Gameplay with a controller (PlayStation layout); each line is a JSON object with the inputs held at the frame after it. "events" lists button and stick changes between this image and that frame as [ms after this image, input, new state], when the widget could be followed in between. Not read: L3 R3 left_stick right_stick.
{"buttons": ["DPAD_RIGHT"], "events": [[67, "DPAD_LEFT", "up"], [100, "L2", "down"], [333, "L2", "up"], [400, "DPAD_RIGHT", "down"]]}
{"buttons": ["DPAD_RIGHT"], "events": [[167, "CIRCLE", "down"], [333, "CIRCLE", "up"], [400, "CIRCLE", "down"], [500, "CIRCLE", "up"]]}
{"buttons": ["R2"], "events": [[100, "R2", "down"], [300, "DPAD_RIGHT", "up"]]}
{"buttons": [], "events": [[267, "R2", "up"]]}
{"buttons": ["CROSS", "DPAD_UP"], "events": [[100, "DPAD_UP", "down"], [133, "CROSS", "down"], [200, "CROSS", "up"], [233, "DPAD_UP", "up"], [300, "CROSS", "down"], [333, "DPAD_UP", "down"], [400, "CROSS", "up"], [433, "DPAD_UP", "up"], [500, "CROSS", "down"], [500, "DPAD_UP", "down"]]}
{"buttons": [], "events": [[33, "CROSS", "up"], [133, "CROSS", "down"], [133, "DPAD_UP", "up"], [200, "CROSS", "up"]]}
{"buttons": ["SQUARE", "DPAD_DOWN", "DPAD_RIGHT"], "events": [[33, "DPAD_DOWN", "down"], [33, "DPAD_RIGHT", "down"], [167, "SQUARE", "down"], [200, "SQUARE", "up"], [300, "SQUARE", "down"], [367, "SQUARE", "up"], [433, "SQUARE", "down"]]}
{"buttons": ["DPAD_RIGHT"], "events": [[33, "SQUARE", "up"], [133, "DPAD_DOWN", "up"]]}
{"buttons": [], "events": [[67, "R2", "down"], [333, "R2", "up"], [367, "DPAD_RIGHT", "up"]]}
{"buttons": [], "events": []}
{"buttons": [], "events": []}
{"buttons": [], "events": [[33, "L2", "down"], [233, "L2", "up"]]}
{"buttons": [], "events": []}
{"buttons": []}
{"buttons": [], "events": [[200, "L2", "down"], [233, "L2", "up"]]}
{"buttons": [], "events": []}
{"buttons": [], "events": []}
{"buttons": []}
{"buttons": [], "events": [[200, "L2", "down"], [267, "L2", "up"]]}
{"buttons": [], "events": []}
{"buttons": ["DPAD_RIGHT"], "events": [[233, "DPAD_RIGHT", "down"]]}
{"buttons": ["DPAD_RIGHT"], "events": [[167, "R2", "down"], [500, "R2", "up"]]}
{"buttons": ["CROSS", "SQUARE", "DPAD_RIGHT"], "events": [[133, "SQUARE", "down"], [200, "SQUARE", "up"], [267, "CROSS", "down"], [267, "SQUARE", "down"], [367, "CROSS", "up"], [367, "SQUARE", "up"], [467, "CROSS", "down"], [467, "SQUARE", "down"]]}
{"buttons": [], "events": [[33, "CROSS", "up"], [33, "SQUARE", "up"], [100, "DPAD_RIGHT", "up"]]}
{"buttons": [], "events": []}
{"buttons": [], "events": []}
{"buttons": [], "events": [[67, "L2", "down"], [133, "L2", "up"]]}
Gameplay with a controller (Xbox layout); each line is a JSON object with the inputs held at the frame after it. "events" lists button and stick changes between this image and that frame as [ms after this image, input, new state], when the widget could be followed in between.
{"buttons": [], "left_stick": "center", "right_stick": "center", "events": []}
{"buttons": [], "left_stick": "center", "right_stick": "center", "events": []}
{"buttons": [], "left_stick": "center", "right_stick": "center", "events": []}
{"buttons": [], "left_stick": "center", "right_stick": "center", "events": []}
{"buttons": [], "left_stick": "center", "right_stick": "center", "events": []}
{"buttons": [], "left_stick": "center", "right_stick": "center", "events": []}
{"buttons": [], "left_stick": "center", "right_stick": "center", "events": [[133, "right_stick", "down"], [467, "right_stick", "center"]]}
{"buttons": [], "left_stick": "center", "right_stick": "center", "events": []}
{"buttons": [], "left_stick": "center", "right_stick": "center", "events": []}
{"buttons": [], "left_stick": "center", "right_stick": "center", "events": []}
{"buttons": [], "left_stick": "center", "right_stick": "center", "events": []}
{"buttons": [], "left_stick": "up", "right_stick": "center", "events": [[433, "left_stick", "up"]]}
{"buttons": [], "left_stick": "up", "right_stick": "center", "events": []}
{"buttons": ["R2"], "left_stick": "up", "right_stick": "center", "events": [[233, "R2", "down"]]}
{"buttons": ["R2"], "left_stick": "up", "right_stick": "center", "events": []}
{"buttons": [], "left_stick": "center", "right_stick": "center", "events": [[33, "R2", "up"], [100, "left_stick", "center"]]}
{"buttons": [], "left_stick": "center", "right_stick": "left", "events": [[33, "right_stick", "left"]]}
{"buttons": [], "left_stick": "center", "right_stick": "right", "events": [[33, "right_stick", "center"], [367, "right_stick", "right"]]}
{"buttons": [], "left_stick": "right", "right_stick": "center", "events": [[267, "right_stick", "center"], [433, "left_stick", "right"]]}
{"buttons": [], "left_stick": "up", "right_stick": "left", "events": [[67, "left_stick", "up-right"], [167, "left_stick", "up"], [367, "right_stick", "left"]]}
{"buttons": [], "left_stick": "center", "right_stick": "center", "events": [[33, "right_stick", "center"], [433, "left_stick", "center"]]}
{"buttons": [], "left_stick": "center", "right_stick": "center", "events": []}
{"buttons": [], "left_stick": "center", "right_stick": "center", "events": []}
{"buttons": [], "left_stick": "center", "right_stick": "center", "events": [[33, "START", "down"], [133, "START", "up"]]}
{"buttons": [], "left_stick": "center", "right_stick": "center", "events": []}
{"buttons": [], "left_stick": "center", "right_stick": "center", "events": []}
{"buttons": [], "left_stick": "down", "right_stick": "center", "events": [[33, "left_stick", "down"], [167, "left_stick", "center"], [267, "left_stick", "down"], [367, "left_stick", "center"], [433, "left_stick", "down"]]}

# # # # # # #

Your task is to restate the material above word for word.

Gameplay with a controller (PlayStation layout); each line is a JSON object with the inputs held at the frame after it. "events" lists button and stick changes between this image and that frame as [ms after this image, input, new state], when the widget could be followed in between. Not read: L3 R3 left_stick right_stick.
{"buttons": ["DPAD_RIGHT"], "events": [[67, "DPAD_LEFT", "up"], [100, "L2", "down"], [333, "L2", "up"], [400, "DPAD_RIGHT", "down"]]}
{"buttons": ["DPAD_RIGHT"], "events": [[167, "CIRCLE", "down"], [333, "CIRCLE", "up"], [400, "CIRCLE", "down"], [500, "CIRCLE", "up"]]}
{"buttons": ["R2"], "events": [[100, "R2", "down"], [300, "DPAD_RIGHT", "up"]]}
{"buttons": [], "events": [[267, "R2", "up"]]}
{"buttons": ["CROSS", "DPAD_UP"], "events": [[100, "DPAD_UP", "down"], [133, "CROSS", "down"], [200, "CROSS", "up"], [233, "DPAD_UP", "up"], [300, "CROSS", "down"], [333, "DPAD_UP", "down"], [400, "CROSS", "up"], [433, "DPAD_UP", "up"], [500, "CROSS", "down"], [500, "DPAD_UP", "down"]]}
{"buttons": [], "events": [[33, "CROSS", "up"], [133, "CROSS", "down"], [133, "DPAD_UP", "up"], [200, "CROSS", "up"]]}
{"buttons": ["SQUARE", "DPAD_DOWN", "DPAD_RIGHT"], "events": [[33, "DPAD_DOWN", "down"], [33, "DPAD_RIGHT", "down"], [167, "SQUARE", "down"], [200, "SQUARE", "up"], [300, "SQUARE", "down"], [367, "SQUARE", "up"], [433, "SQUARE", "down"]]}
{"buttons": ["DPAD_RIGHT"], "events": [[33, "SQUARE", "up"], [133, "DPAD_DOWN", "up"]]}
{"buttons": [], "events": [[67, "R2", "down"], [333, "R2", "up"], [367, "DPAD_RIGHT", "up"]]}
{"buttons": [], "events": []}
{"buttons": [], "events": []}
{"buttons": [], "events": [[33, "L2", "down"], [233, "L2", "up"]]}
{"buttons": [], "events": []}
{"buttons": []}
{"buttons": [], "events": [[200, "L2", "down"], [233, "L2", "up"]]}
{"buttons": [], "events": []}
{"buttons": [], "events": []}
{"buttons": []}
{"buttons": [], "events": [[200, "L2", "down"], [267, "L2", "up"]]}
{"buttons": [], "events": []}
{"buttons": ["DPAD_RIGHT"], "events": [[233, "DPAD_RIGHT", "down"]]}
{"buttons": ["DPAD_RIGHT"], "events": [[167, "R2", "down"], [500, "R2", "up"]]}
{"buttons": ["CROSS", "SQUARE", "DPAD_RIGHT"], "events": [[133, "SQUARE", "down"], [200, "SQUARE", "up"], [267, "CROSS", "down"], [267, "SQUARE", "down"], [367, "CROSS", "up"], [367, "SQUARE", "up"], [467, "CROSS", "down"], [467, "SQUARE", "down"]]}
{"buttons": [], "events": [[33, "CROSS", "up"], [33, "SQUARE", "up"], [100, "DPAD_RIGHT", "up"]]}
{"buttons": [], "events": []}
{"buttons": [], "events": []}
{"buttons": [], "events": [[67, "L2", "down"], [133, "L2", "up"]]}
Gameplay with a controller (Xbox layout); each line is a JSON object with the inputs held at the frame after it. "events" lists button and stick changes between this image and that frame as [ms after this image, input, new state], when the widget could be followed in between.
{"buttons": [], "left_stick": "center", "right_stick": "center", "events": []}
{"buttons": [], "left_stick": "center", "right_stick": "center", "events": []}
{"buttons": [], "left_stick": "center", "right_stick": "center", "events": []}
{"buttons": [], "left_stick": "center", "right_stick": "center", "events": []}
{"buttons": [], "left_stick": "center", "right_stick": "center", "events": []}
{"buttons": [], "left_stick": "center", "right_stick": "center", "events": []}
{"buttons": [], "left_stick": "center", "right_stick": "center", "events": [[133, "right_stick", "down"], [467, "right_stick", "center"]]}
{"buttons": [], "left_stick": "center", "right_stick": "center", "events": []}
{"buttons": [], "left_stick": "center", "right_stick": "center", "events": []}
{"buttons": [], "left_stick": "center", "right_stick": "center", "events": []}
{"buttons": [], "left_stick": "center", "right_stick": "center", "events": []}
{"buttons": [], "left_stick": "up", "right_stick": "center", "events": [[433, "left_stick", "up"]]}
{"buttons": [], "left_stick": "up", "right_stick": "center", "events": []}
{"buttons": ["R2"], "left_stick": "up", "right_stick": "center", "events": [[233, "R2", "down"]]}
{"buttons": ["R2"], "left_stick": "up", "right_stick": "center", "events": []}
{"buttons": [], "left_stick": "center", "right_stick": "center", "events": [[33, "R2", "up"], [100, "left_stick", "center"]]}
{"buttons": [], "left_stick": "center", "right_stick": "left", "events": [[33, "right_stick", "left"]]}
{"buttons": [], "left_stick": "center", "right_stick": "right", "events": [[33, "right_stick", "center"], [367, "right_stick", "right"]]}
{"buttons": [], "left_stick": "right", "right_stick": "center", "events": [[267, "right_stick", "center"], [433, "left_stick", "right"]]}
{"buttons": [], "left_stick": "up", "right_stick": "left", "events": [[67, "left_stick", "up-right"], [167, "left_stick", "up"], [367, "right_stick", "left"]]}
{"buttons": [], "left_stick": "center", "right_stick": "center", "events": [[33, "right_stick", "center"], [433, "left_stick", "center"]]}
{"buttons": [], "left_stick": "center", "right_stick": "center", "events": []}
{"buttons": [], "left_stick": "center", "right_stick": "center", "events": []}
{"buttons": [], "left_stick": "center", "right_stick": "center", "events": [[33, "START", "down"], [133, "START", "up"]]}
{"buttons": [], "left_stick": "center", "right_stick": "center", "events": []}
{"buttons": [], "left_stick": "center", "right_stick": "center", "events": []}
{"buttons": [], "left_stick": "down", "right_stick": "center", "events": [[33, "left_stick", "down"], [167, "left_stick", "center"], [267, "left_stick", "down"], [367, "left_stick", "center"], [433, "left_stick", "down"]]}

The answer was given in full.